Long versus short-term lets for landlords
Moving away from listings data and looking at survey results, Propertymark estimated in 2020 that 46,000 properties have already been made unavailable for local people looking for a home due to private landlords changing from long-term to short lets - and one in 10 landlords would consider switching to short lets, under the current regulatory framework.
However, this also needs to be balanced with the appetite for buy-to-let investment. In the first three months of 2022, landlords bought 42,980 homes in Great Britain. This begs the question that, if more regulation were introduced for short lets, would this tip the balance in favour of the PRS?
Interest in holiday lets
Anecdotal reports suggest that the announced tax changes are already starting to encourage some holiday let landlords to leave the sector in England. In Wales, this is more pronounced, with 1,400 holiday let owners surveyed saying that they were considering leaving the sector before new occupation rules come into play.

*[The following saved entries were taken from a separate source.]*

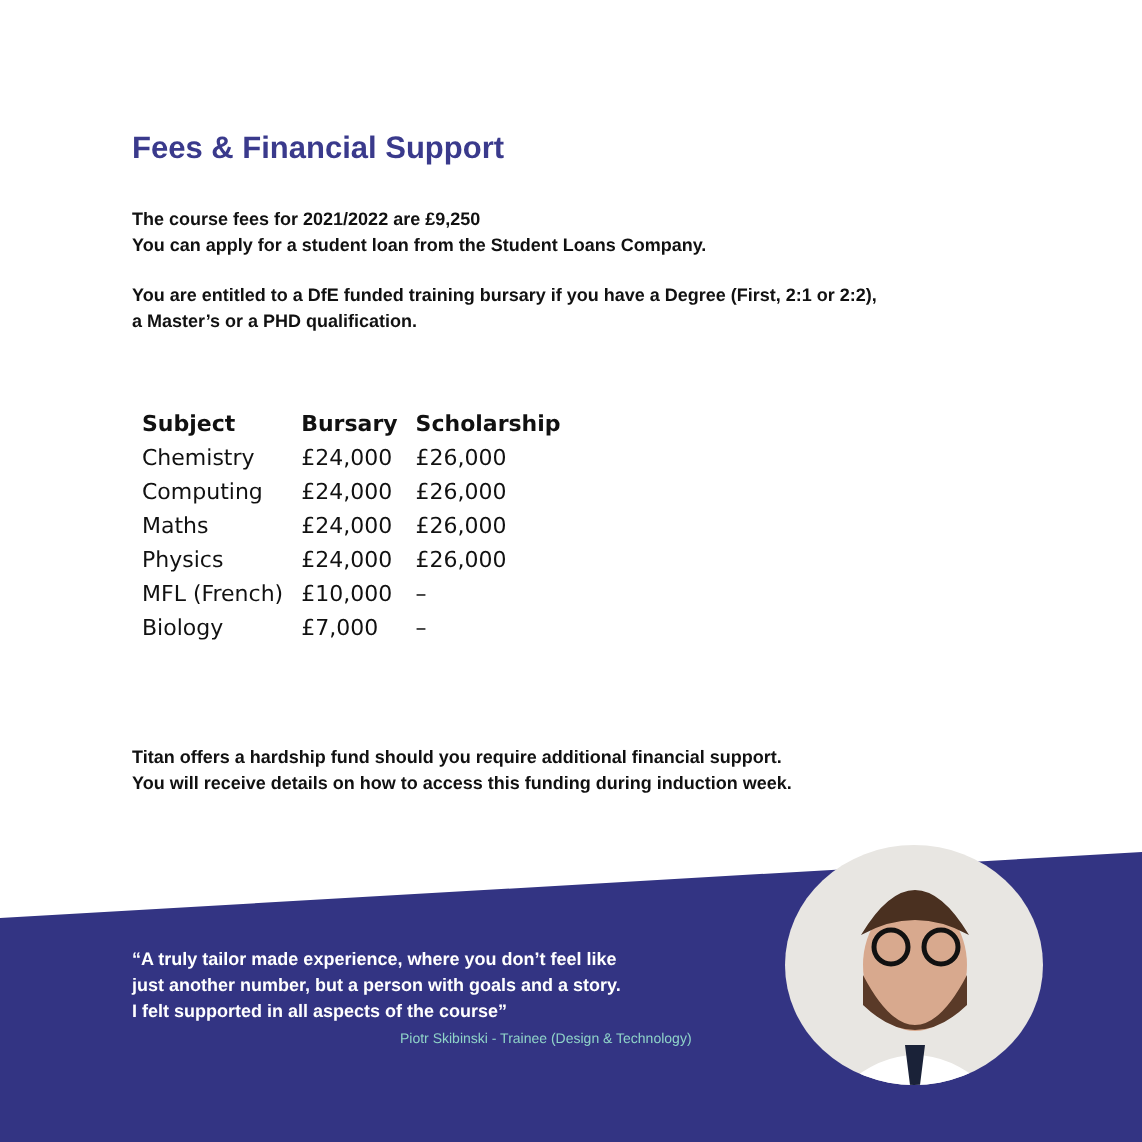Fees & Financial Support
The course fees for 2021/2022 are £9,250
You can apply for a student loan from the Student Loans Company.
You are entitled to a DfE funded training bursary if you have a Degree (First, 2:1 or 2:2),
a Master’s or a PHD qualification.
| Subject | Bursary | Scholarship |
| --- | --- | --- |
| Chemistry | £24,000 | £26,000 |
| Computing | £24,000 | £26,000 |
| Maths | £24,000 | £26,000 |
| Physics | £24,000 | £26,000 |
| MFL (French) | £10,000 | – |
| Biology | £7,000 | – |
Titan offers a hardship fund should you require additional financial support.
You will receive details on how to access this funding during induction week.
“A truly tailor made experience, where you don’t feel like
just another number, but a person with goals and a story.
I felt supported in all aspects of the course”
Piotr Skibinski - Trainee (Design & Technology)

The question then becomes, what happens next? Will these properties be snapped up as primary residences? Will buy to let investors swoop in - helping boost housing rental stock in the private residential sector?
Holiday lets are still an attractive option for investors - the Holiday Let Outlook Report 2022 from Sykes shows that enquiries from prospective holiday home investors increased by 78% in 2022 vs. 2021. So, there's a chance that these second homes may simply fall back into the short-lets market.

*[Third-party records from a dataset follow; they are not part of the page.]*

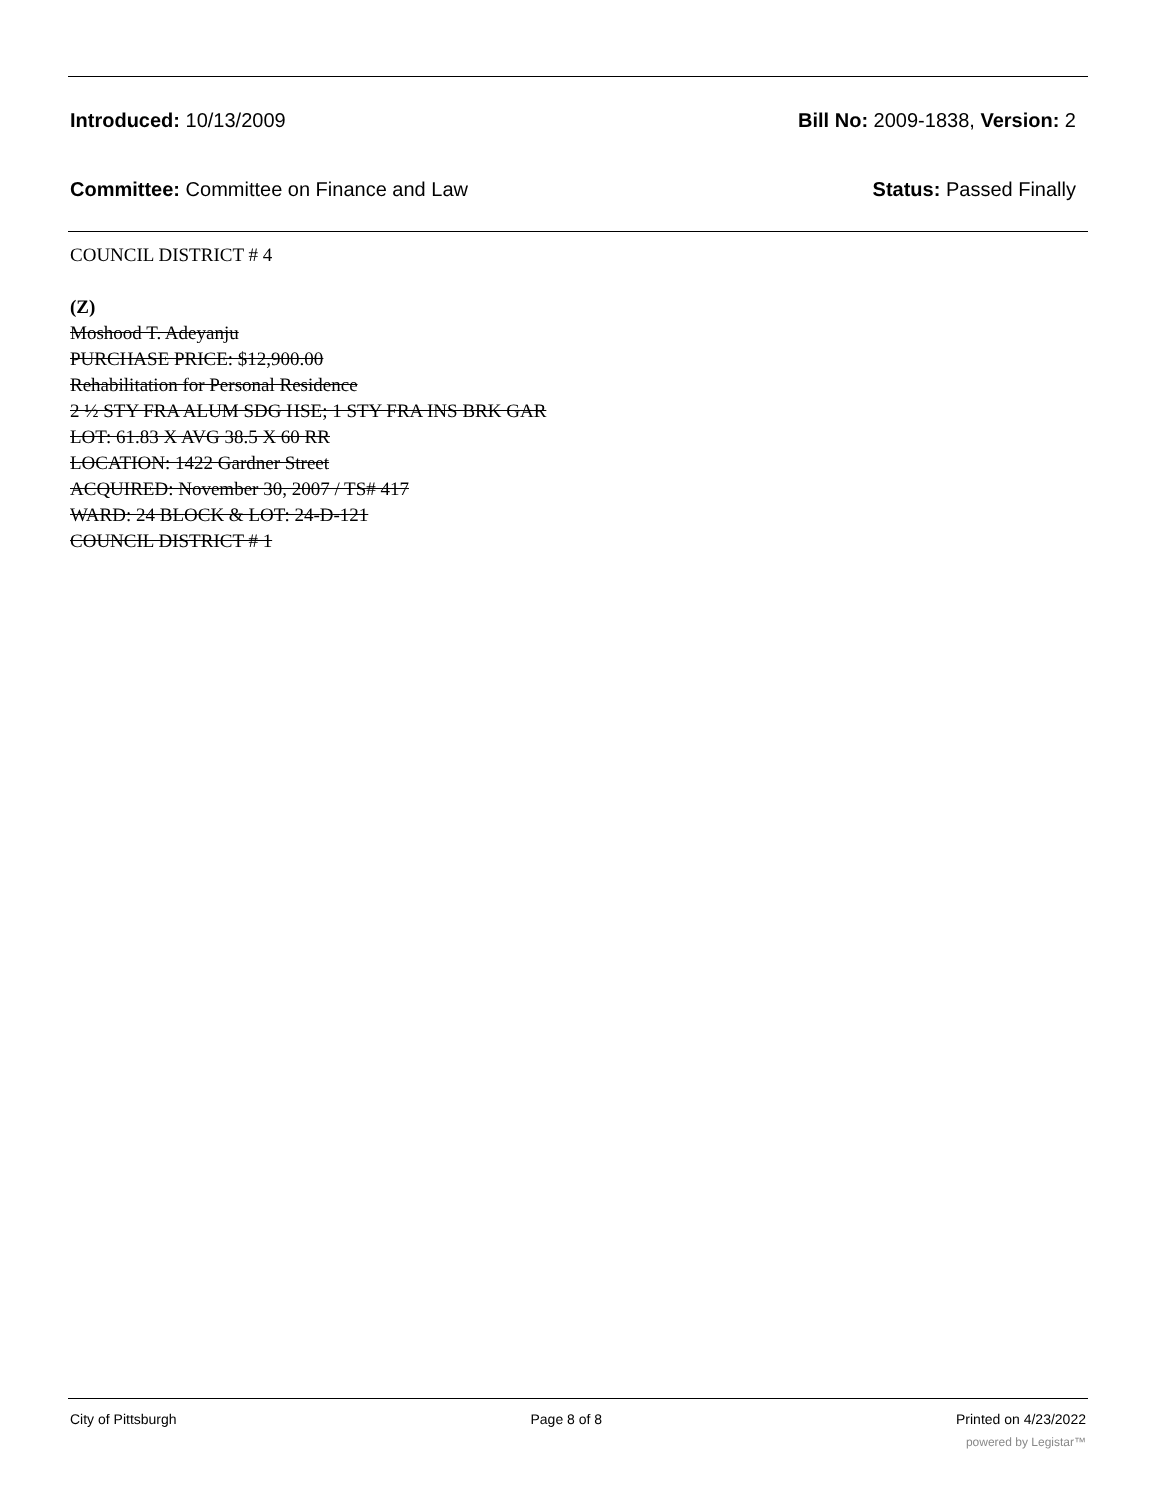Introduced: 10/13/2009 Bill No: 2009-1838, Version: 2
Committee: Committee on Finance and Law Status: Passed Finally
COUNCIL DISTRICT # 4
(Z)
Moshood T. Adeyanju
PURCHASE PRICE: $12,900.00
Rehabilitation for Personal Residence
2 ½ STY FRA ALUM SDG HSE; 1 STY FRA INS BRK GAR
LOT: 61.83 X AVG 38.5 X 60 RR
LOCATION: 1422 Gardner Street
ACQUIRED: November 30, 2007 / TS# 417
WARD: 24 BLOCK & LOT: 24-D-121
COUNCIL DISTRICT # 1
City of Pittsburgh Page 8 of 8 Printed on 4/23/2022
powered by Legistar™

The severity of any new restrictions will be the deciding factor for whether this investment interest continues to grow or wanes in time - and therefore whether more properties will eventually end up in the hands of owner-occupiers or private landlords.
What does this mean for letting agents?
Whatever the impact on the rental market, short-term lets could present an opportunity for letting agents. As properties become more regulated, landlords may turn to agents to help ensure they meet all of the required safety measures, and manage the properties in the best way - a potential new revenue stream for agencies.
"The tightening of regulations, requirement to register, and higher fines and prosecutions should drive up standards and may see some of the 82% of landlords currently self-managing turning to agents to ensure they remain compliant and avoid financial penalties," says Sally Lawson, Agent Rainmaker.
"But in order to embrace this, agents must concentrate on offering a diverse range of services, catering to landlords whose portfolio (or target portfolio) covers LHA, HMOs and short-term accommodation."
With the cost of living crisis ongoing, the government will have a tough job taking into account the economic benefits of holiday rentals and balancing this with the need to provide long-term homes for renters.
We wait to see the results of the consultation to learn if regulating short-term lets could be a solution to help resolve these challenges and help boost the supply of rental properties.